4. Les frais professionnels

C’est quoi, exactement ?

Les frais professionnels sont les dépenses engagées dans le cadre de votre activité : matériel, logiciels, déplacements, téléphone, loyer d’un bureau, formations, sous-traitance, etc.

Leur importance est double :

  1. Ils sont déductibles de votre revenu imposable (en régime réel), ce qui réduit mécaniquement vos cotisations sociales et votre IPP.
  2. Ils représentent un coût réel à anticiper dans votre plan financier.

Exemples de frais déductibles en Belgique

  • Achat de matériel (ordinateur, outillage, équipements)
  • Abonnements logiciels et outils numériques
  • Frais de déplacement professionnel (indemnité kilométrique, transport, hébergement)
  • Quote-part professionnelle de votre logement si vous travaillez depuis chez vous
  • Frais de formation et documentation professionnelle
  • Honoraires comptables ou juridiques
  • Frais bancaires du compte professionnel
  • Publicité et communication
  • Voiture de société (avec règles spécifiques selon le type de véhicule et son émission de CO₂)

La condition fondamentale : le lien avec l’activité

Pour qu’une dépense soit déductible, elle doit répondre à deux critères : elle doit être engagée dans le but d’acquérir ou de conserver des revenus professionnels, et vous devez pouvoir le justifier avec des factures ou preuves de paiement. En cas de contrôle fiscal, l’administration peut contester des frais qui semblent personnels ou disproportionnés.

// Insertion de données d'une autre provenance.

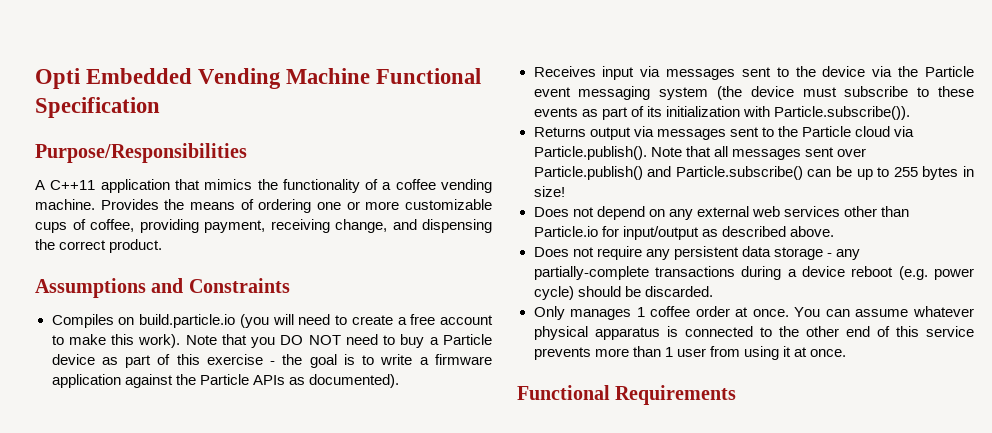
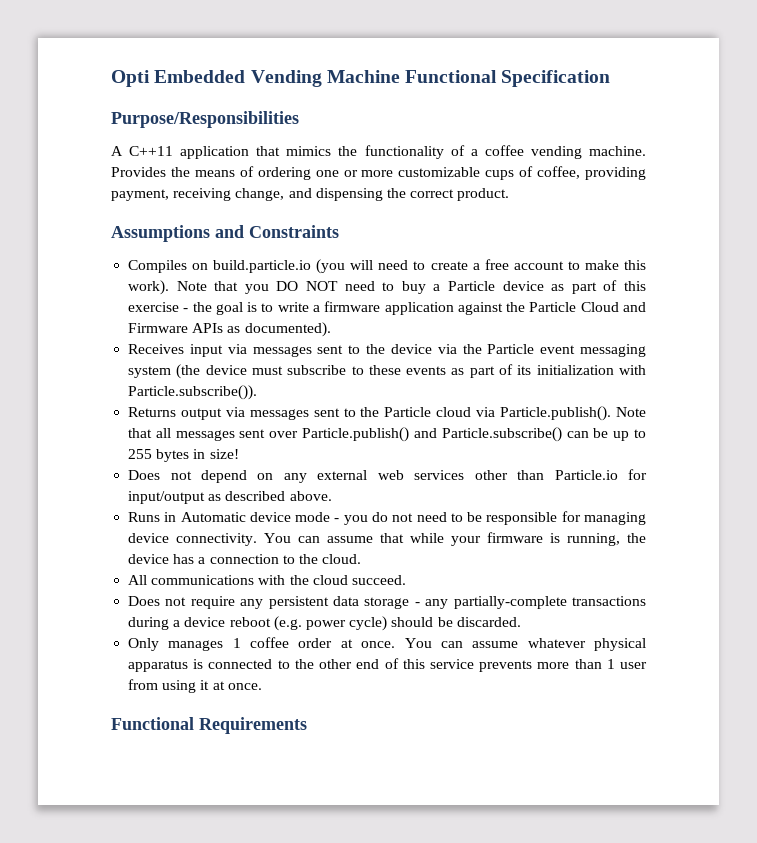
(249, 379) none -> [580,302,646,312] [128,323,189,333] Cloud and Firmware
(834, 231) none -> [128,511,646,525] [128,532,646,546] [128,554,362,564] [128,575,406,585] // Runs in Automatic device mode - you do not need to be responsible for managing device connectivity. You can assume that while your firmware is running, the device has a connection to the cloud. // All communications with the cloud succeed.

En résumé : ce qu’il faut retenir

ChargeQui la reçoit (Belgique)Sur quelle baseQuand payer
Cotisations socialesINASTI via votre caisseRevenu net imposableChaque trimestre
IPPSPF FinancesRevenu net imposableVersements anticipés (mars, juin, sept., déc.)
TVASPF FinancesChiffre d’affaires HTMensuellement ou trimestriellement
Frais professionnelsVos fournisseursAu fil de l’eau

La règle d’or : provisionnez dès le premier euro encaissé. Une bonne pratique consiste à mettre de côté entre 30 % et 40 % de chaque encaissement pour couvrir cotisations sociales, IPP et TVA éventuelle. Le chiffre exact dépend de votre statut, de votre niveau de revenus et de votre situation familiale c’est là qu’un comptable fait toute la différence.